Another problem is that the first tremors that would activate the system may very well be the biggest, most destructive tremors of the earthquake. The airbag, were it able to inflate, might be pushing up against the rubble of an already damaged house. “Each earthquake has its own signature,” says Smith. “Some might have a big jolt in the beginning, some in the end, some in the middle.” Unfortunately, our seismic sensors are not yet at the level of those animals, including dogs, that can sense earthquakes before they happen, and long before humans or their technology do so. “If they figure that out, then you’d have something,” says Smith.

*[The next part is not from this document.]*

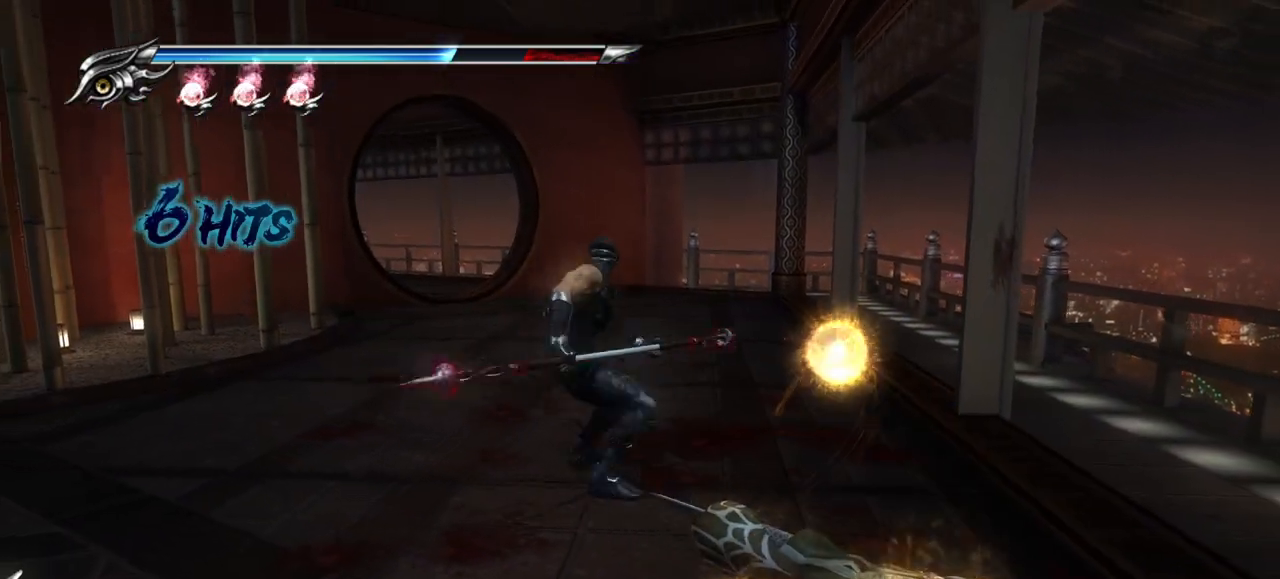
{"buttons": [], "left_stick": "up-right", "right_stick": "down-left", "events": [[167, "right_stick", "down-left"], [500, "left_stick", "up-right"]]}
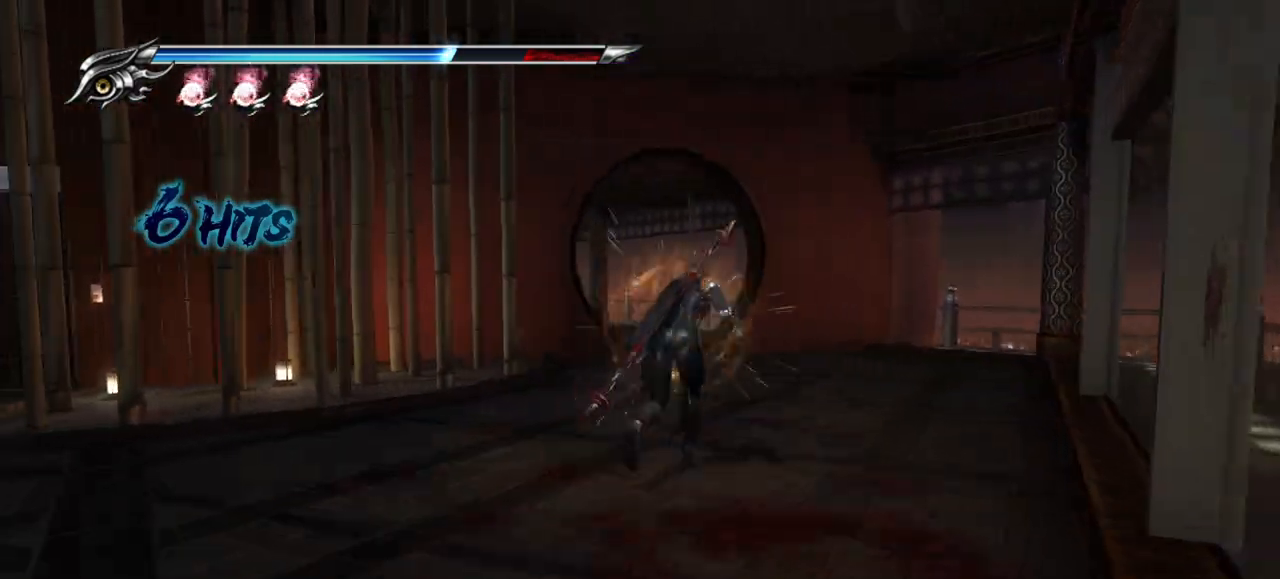
{"buttons": [], "left_stick": "up-right", "right_stick": "down-left", "events": []}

However, even if Air Danshin’s system is only good for that rare, lateral shaking earthquake which never moves the earth higher than three centimeters, and saves its biggest jolts for its finale, 88 Japanese ( https://www.asme.org/kb/News—Articles/articles/Safety-Engineering/Japan-Earthquake-Inspires-Re-evaluation-of-Safety ) homes are soon to be retrofit with the airbag and its assemblage. That’s 88 experiments that will provide some data after the next quake. At approximately three million Yen a pop (over $37,000), it’s also a sizable chunk of change.
“Going out and building some of them is good,” says Smith. “That’s how we keep improving. It may be an idea that will spur somebody else’s thoughts in some other direction. It may be a viable piece to a larger solution someday.”